Ebm7sus4/F#. Know that chord? Doubt it. We made it up. You could search for it in Planet Waves’ Chordmaster electronic guitar-chord dictionary, but don’t waste your time. Use the dictionary’s LCD touchscreen to find the chords you need. More than 4,000 voicings fit inside the little wonder, which itself fits easily into your guitar case. And how politically correct are the people at Planet Waves? The Chordmaster can be set to display chords for both lefties and righties.

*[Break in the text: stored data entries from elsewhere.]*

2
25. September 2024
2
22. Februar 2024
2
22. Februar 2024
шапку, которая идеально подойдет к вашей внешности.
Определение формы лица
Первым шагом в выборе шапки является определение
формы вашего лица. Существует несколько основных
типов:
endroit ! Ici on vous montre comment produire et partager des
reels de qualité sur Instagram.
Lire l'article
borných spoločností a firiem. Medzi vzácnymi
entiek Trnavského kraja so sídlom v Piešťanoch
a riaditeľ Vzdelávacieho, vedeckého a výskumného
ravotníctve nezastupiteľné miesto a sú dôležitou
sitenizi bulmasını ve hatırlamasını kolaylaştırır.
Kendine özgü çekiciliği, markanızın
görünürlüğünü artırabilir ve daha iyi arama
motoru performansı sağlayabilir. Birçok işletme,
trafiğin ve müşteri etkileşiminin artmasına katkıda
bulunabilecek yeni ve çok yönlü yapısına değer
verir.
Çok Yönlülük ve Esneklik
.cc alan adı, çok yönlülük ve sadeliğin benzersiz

Hohner EAB65 Acoustic Bass

A new addition to Hohner’s O Series solid-top guitars, the EAB65 acoustic bass features a solid spruce top and a back and sides cut from the increasingly popular alternative luthier wood ovangkol. Sounds sweet. And, of course, it’s electronically equipped, featuring a Shadow pickup and a Shadow P4 active equalizer for tonal control.

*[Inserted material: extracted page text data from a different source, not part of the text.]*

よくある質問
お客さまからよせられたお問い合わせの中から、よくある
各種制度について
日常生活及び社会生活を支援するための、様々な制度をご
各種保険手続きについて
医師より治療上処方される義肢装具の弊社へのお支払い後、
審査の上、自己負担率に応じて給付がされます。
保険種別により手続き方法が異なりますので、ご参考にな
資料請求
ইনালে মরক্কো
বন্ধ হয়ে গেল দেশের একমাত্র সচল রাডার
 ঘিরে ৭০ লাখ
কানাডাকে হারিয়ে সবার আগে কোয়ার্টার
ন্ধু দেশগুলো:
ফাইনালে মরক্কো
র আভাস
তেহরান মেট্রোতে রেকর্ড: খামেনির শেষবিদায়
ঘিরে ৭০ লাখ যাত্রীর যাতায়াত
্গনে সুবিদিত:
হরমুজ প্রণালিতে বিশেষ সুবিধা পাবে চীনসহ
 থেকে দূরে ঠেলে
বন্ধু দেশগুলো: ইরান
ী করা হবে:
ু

Yamaha YSL-697 Jazz Trombone

It took over a year and a half for jazz trombonist Al Kay to get the Yamaha-manufactured YSL-697 trombone sounding and playing exactly how he wanted it to, but the work paid off in the end with a horn possessing sensitive response, excellent projection and a smooth action. Constructed to be airtight, the YSL-697 has a one-piece bell with a lengthwise seam, resulting in pure, uniform resonance and cutting tone-it’s made to play leads. Now, if bandleaders would just give trombonists more bars to blow over…

Sabine MetroTune MT9000

To economize on your accessory-purchasing dollar, not to mention your gig bag pocket space, try Sabine’s new three-in-one electronic whatchamacallit. It’s a chromatic tuner, metronome and tone generator with an LCD display and a built-in microphone. The tuner has a seven-octave range; the tone generator’s is four octaves. The metronome sounds like wood block, goes from 40 to 216 bpm and allows you to accent the downbeat or apply preprogrammed rhythm figures. Sabine calls it a MetroTune MT9000. We’re sticking with Sabine Whatchamacallit.

Vandoren Reed Resurfacer

Reed players have no place at Home Depot-too many power saws, drills, hammers and other finger-threatening devices lying about the joint-but sometimes you need a bit of sandpaper to doctor up a reed. Knowing this, Vandoren, which makes all sorts of goodies for woodwinders, decided to put the tool where you won’t get hurt-in a music store. Their Reed Resurfacer looks like something out of a high-school wood shop and, when used properly, keeps the table of the reed perfectly flat. Just rub a little, and there you go: good as new.